By Simon Miller
Europe’s bill for bailing out banks cost over €2,000bn (£1,709bn) according to Joaquín Almunia, the vice-president of the European Commission responsible for competition policy.
Speaking at the Strategies for Savings Banks and Landesbanken conference in Berlin today, Almunia said that between 2008 and 2009 EU member states spent around €2.34trn keeping their financial systems afloat.
In 2009 the cost came to €1,107bn with €827bn in guarantees on bank liabilities, €141bn in capital injections and €110bn on the relief of impaired assets.

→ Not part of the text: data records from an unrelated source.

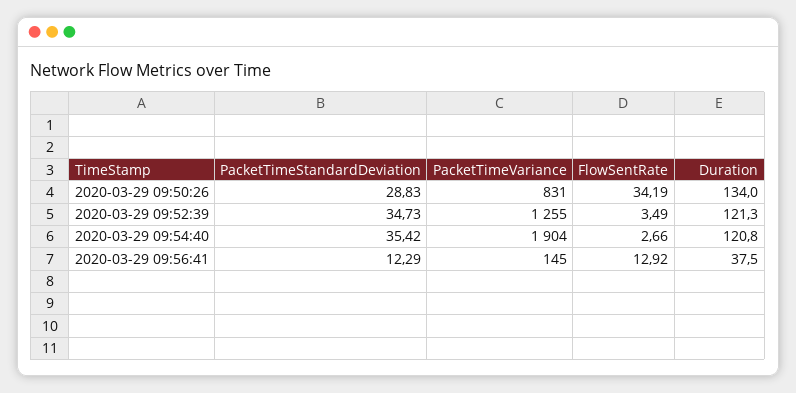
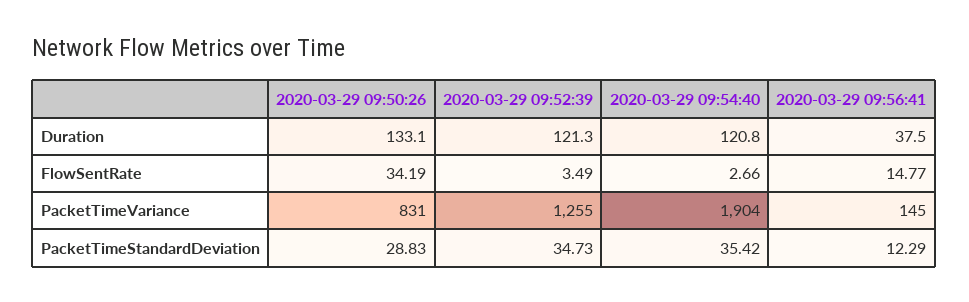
  {
    "PacketTimeStandardDeviation": {
      "2020-03-29 09:50:26": 28.83,
      "2020-03-29 09:52:39": 34.73,
      "2020-03-29 09:54:40": 35.42,
      "2020-03-29 09:56:41": 12.29
    },
    "PacketTimeVariance": {
      "2020-03-29 09:50:26": 831,
      "2020-03-29 09:52:39": 1255,
      "2020-03-29 09:54:40": 1904,
      "2020-03-29 09:56:41": 145
    },
    "FlowSentRate": {
      "2020-03-29 09:50:26": 34.19,
      "2020-03-29 09:52:39": 3.49,
      "2020-03-29 09:54:40": 2.66,
-     "2020-03-29 09:56:41": 12.92
+     "2020-03-29 09:56:41": 14.77
    },
    "Duration": {
-     "2020-03-29 09:50:26": 134,
+     "2020-03-29 09:50:26": 133.1,
      "2020-03-29 09:52:39": 121.3,
      "2020-03-29 09:54:40": 120.8,
      "2020-03-29 09:56:41": 37.5
    }
  }

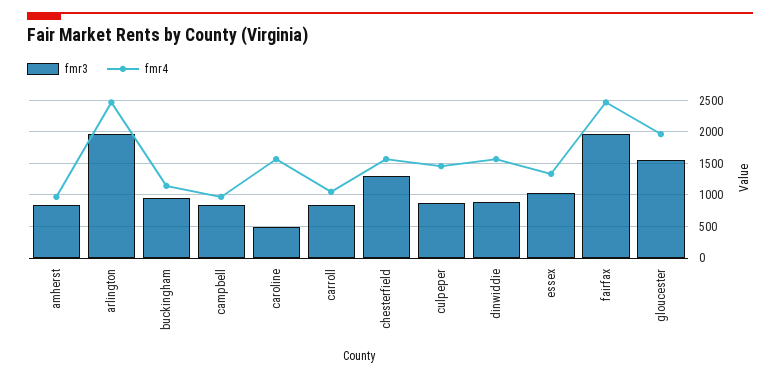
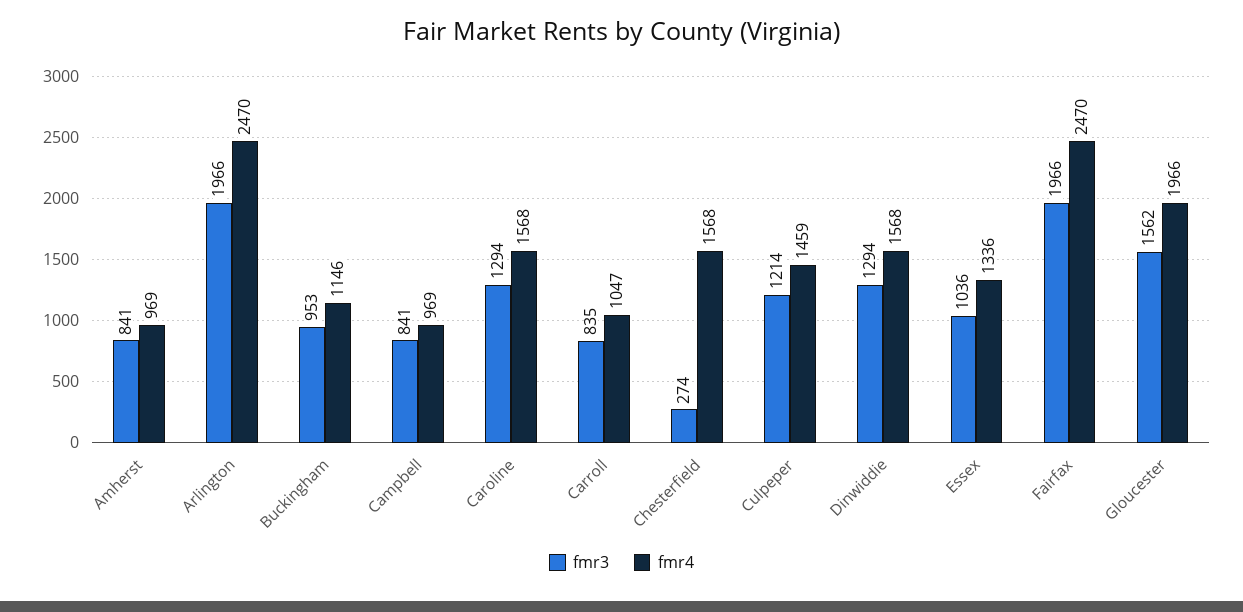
  {
    "fmr3": {
      "amherst": 841,
      "arlington": 1966,
      "buckingham": 953,
      "campbell": 841,
-     "caroline": 500,
+     "caroline": 1294,
      "carroll": 835,
-     "chesterfield": 1300,
+     "chesterfield": 274,
-     "culpeper": 900,
+     "culpeper": 1214,
-     "dinwiddie": 900,
+     "dinwiddie": 1294,
      "essex": 1036,
      "fairfax": 1966,
      "gloucester": 1562
    },
    "fmr4": {
      "amherst": 969,
      "arlington": 2470,
      "buckingham": 1146,
      "campbell": 969,
      "caroline": 1568,
      "carroll": 1047,
      "chesterfield": 1568,
      "culpeper": 1459,
      "dinwiddie": 1568,
      "essex": 1336,
      "fairfax": 2470,
      "gloucester": 1966
    }
  }

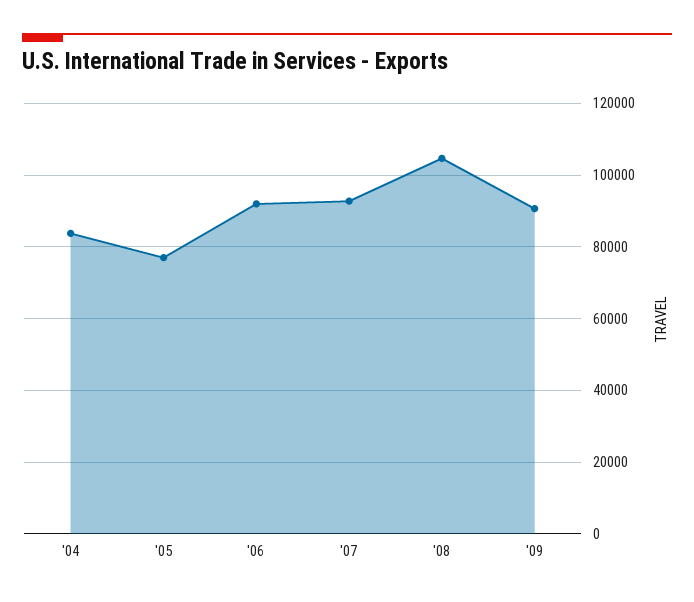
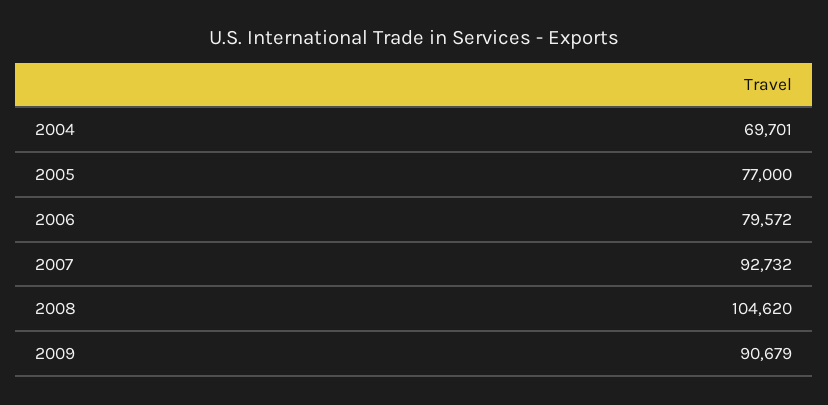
  {
-   "'04": 84000,
+   "'04": 69701,
    "'05": 77000,
-   "'06": 92000,
+   "'06": 79572,
    "'07": 92732,
    "'08": 104620,
    "'09": 90679
  }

The bill for liquidity and bank funding support came to €29bn.
“The governments of the EU have had to commit large amounts of money to keep the financial system afloat and avoid the worst for the economy,” Almunia commented.
He continued: “Thanks to this unprecedented effort, Europe’s governments have averted the meltdown, but this does not mean that we can go back to the status quo before the recession.”
With the three authorities on insurance and occupational pensions, banking and securities, as well as the European Systemic Risk Board, introduced last month, the vice-president said that the crisis had “also showed that banks need both a strong capital base and sustainable funding sources to retain the confidence of the markets”.
He added: “In this regard, more sustainable business models for banks will be encouraged by the new prudential rules with capital requirements that will insulate banks form future shocks and liquidity ratios that will steer them towards more stable funding sources.”
Alumnia reminded delegates of the proposed regulation to force the clearing of standard derivatives which “should prevent excessive risk-taking and abuse” and warned that “the deregulation era is over”.
He added: “These reforms will restore confidence in the financial markets and among depositors and will better prepare us to deal with market failures in the future. And in the event of a new crisis, the reforms will help ensure that its cost will not fall only on taxpayers.”